» Exercise
What you hand back must match the listing exactly.

» Data
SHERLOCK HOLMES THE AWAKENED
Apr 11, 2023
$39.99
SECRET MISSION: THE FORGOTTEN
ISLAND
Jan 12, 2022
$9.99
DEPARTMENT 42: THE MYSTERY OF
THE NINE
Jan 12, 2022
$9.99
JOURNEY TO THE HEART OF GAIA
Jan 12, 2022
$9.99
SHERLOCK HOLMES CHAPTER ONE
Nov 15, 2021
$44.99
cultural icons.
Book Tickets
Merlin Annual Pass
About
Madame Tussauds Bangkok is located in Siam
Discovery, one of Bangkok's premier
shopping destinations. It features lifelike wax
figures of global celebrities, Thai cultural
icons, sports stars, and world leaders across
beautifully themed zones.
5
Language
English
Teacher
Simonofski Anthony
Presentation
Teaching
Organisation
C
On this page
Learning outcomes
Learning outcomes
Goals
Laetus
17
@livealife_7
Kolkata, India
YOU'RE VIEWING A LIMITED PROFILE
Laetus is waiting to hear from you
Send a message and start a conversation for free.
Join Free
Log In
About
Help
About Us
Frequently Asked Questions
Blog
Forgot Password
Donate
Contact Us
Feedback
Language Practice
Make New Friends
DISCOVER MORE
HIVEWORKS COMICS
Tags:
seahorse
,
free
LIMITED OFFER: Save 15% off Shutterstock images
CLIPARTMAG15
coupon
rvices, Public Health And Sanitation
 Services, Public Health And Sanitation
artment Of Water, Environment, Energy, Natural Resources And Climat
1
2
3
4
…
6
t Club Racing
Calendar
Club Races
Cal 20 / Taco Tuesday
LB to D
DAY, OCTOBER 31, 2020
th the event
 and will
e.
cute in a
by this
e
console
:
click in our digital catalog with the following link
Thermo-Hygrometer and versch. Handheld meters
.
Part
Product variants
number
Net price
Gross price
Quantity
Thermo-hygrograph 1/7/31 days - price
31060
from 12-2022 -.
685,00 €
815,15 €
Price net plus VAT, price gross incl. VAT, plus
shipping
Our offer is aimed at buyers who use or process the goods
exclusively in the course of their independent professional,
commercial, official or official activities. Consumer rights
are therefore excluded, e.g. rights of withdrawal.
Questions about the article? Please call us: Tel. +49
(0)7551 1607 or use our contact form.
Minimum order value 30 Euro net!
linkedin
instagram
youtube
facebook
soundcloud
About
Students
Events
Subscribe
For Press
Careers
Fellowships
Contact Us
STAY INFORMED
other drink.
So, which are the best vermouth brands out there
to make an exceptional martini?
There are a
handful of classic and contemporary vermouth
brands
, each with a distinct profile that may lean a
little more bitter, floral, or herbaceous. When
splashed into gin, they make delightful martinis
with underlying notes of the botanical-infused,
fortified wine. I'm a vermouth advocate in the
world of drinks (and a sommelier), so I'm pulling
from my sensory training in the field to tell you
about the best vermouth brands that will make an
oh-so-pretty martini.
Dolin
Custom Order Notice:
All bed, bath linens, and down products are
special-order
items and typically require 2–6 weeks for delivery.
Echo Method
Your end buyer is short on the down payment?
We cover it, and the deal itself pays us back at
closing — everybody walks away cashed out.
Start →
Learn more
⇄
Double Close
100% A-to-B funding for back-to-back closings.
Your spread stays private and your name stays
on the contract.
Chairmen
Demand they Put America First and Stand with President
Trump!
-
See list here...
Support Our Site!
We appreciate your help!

» Output of the exercise
SHERLOCK HOLMES THE AWAKENED
Apr 11, 2023
$39.99
SECRET MISSION: THE FORGOTTEN
ISLAND
Jan 12, 2022
$9.99
DEPARTMENT 42: THE MYSTERY OF
THE NINE
Jan 12, 2022
$9.99
JOURNEY TO THE HEART OF GAIA
Jan 12, 2022
$9.99
SHERLOCK HOLMES CHAPTER ONE
Nov 15, 2021
$44.99
cultural icons.
Book Tickets
Merlin Annual Pass
About
Madame Tussauds Bangkok is located in Siam
Discovery, one of Bangkok's premier
shopping destinations. It features lifelike wax
figures of global celebrities, Thai cultural
icons, sports stars, and world leaders across
beautifully themed zones.
5
Language
English
Teacher
Simonofski Anthony
Presentation
Teaching
Organisation
C
On this page
Learning outcomes
Learning outcomes
Goals
Laetus
17
@livealife_7
Kolkata, India
YOU'RE VIEWING A LIMITED PROFILE
Laetus is waiting to hear from you
Send a message and start a conversation for free.
Join Free
Log In
About
Help
About Us
Frequently Asked Questions
Blog
Forgot Password
Donate
Contact Us
Feedback
Language Practice
Make New Friends
DISCOVER MORE
HIVEWORKS COMICS
Tags:
seahorse
,
free
LIMITED OFFER: Save 15% off Shutterstock images
CLIPARTMAG15
coupon
rvices, Public Health And Sanitation
 Services, Public Health And Sanitation
artment Of Water, Environment, Energy, Natural Resources And Climat
1
2
3
4
…
6
t Club Racing
Calendar
Club Races
Cal 20 / Taco Tuesday
LB to D
DAY, OCTOBER 31, 2020
th the event
 and will
e.
cute in a
by this
e
console
:
click in our digital catalog with the following link
Thermo-Hygrometer and versch. Handheld meters
.
Part
Product variants
number
Net price
Gross price
Quantity
Thermo-hygrograph 1/7/31 days - price
31060
from 12-2022 -.
685,00 €
815,15 €
Price net plus VAT, price gross incl. VAT, plus
shipping
Our offer is aimed at buyers who use or process the goods
exclusively in the course of their independent professional,
commercial, official or official activities. Consumer rights
are therefore excluded, e.g. rights of withdrawal.
Questions about the article? Please call us: Tel. +49
(0)7551 1607 or use our contact form.
Minimum order value 30 Euro net!
linkedin
instagram
youtube
facebook
soundcloud
About
Students
Events
Subscribe
For Press
Careers
Fellowships
Contact Us
STAY INFORMED
other drink.
So, which are the best vermouth brands out there
to make an exceptional martini?
There are a
handful of classic and contemporary vermouth
brands
, each with a distinct profile that may lean a
little more bitter, floral, or herbaceous. When
splashed into gin, they make delightful martinis
with underlying notes of the botanical-infused,
fortified wine. I'm a vermouth advocate in the
world of drinks (and a sommelier), so I'm pulling
from my sensory training in the field to tell you
about the best vermouth brands that will make an
oh-so-pretty martini.
Dolin
Custom Order Notice:
All bed, bath linens, and down products are
special-order
items and typically require 2–6 weeks for delivery.
Echo Method
Your end buyer is short on the down payment?
We cover it, and the deal itself pays us back at
closing — everybody walks away cashed out.
Start →
Learn more
⇄
Double Close
100% A-to-B funding for back-to-back closings.
Your spread stays private and your name stays
on the contract.
Chairmen
Demand they Put America First and Stand with President
Trump!
-
See list here...
Support Our Site!
We appreciate your help!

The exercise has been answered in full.